In its report, the commission concluded there were some positive things in the strategy, including the extension of childcare support for low-income families and a greater acknowledgement of the problem of working poverty than before.

But it criticised a lack of any clear measures to assess progress and the absence of a detailed plan covering what needs to happen to jobs, wages and benefits to ensure poverty goes down.

It also identified limited action to get other parts of society, such as employers, engaged in tackling poverty and a lack of new action on in-work poverty as fundamental problems.

In addition it accused the Government of ignoring the impact of welfare cuts and of continuing to distance itself from statutory measures in the Child Poverty Act 2010, which senior ministers describe as "discredited", without suggesting any alternatives.

The findings were published as new research carried out on behalf of the commission by Landman Economics revealed the 2020 child poverty targets will be missed by a large margin.

It estimated that even overly optimistic assumptions about parental employment rates and earnings would still leave more than three million children - 21% - in absolute poverty by 2020 - almost five times the number needed to meet the Government's legal obligation to end it.

To achieve the targets within the current council tax and benefits system, it said, would require "implausible" parental employment rates of close to 100%, combined with big increases in working hours of families in working poverty over and above the requirements of Universal Credit.

A spokesman for the Department of Work and Pensions said: " "We remain committed to our goal of ending child poverty by 2020. Our strategy outlines plans to tackle the root causes of poverty, including worklessness, low earnings and educational failure.

"This approach is a better reflection of the reality of child poverty in the UK today and is the only way to achieve lasting change.
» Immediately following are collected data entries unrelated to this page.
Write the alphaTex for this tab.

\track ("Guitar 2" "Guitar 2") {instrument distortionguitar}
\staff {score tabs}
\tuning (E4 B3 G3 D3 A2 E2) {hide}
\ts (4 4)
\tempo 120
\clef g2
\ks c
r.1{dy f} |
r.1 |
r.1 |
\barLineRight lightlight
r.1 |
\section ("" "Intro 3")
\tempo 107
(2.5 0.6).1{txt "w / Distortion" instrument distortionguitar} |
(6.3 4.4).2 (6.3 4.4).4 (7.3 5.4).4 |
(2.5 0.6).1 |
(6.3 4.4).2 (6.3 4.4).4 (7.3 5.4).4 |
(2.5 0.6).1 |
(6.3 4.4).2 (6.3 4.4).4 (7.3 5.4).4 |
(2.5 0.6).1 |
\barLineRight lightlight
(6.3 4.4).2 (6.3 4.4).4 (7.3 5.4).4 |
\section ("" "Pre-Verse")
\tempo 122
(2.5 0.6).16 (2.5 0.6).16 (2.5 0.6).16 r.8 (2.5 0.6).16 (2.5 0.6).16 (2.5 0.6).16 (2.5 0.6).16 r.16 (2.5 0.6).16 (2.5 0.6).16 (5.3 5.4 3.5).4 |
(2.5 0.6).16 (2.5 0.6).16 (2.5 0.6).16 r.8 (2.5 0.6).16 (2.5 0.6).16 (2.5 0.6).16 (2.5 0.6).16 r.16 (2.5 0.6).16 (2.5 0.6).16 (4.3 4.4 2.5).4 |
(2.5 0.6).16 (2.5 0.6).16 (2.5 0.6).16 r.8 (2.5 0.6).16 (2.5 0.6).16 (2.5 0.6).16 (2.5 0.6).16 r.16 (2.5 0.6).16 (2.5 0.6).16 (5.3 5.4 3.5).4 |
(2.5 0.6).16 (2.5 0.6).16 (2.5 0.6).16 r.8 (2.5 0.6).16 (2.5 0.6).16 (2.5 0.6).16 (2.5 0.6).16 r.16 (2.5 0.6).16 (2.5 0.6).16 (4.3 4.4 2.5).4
"Under this Government there are 300,000 fewer children living in relative income poverty and 100,000 fewer children in workless poor families. We have just seen the largest rise in employment for over 40 years and unemployment is falling. But there is more to do - and we are getting on with that job.?

"The commission's own research highlights the weaknesses of the current child poverty measures - calculating poverty by income alone fails to address the issues which hold people back and that's what we're tackling."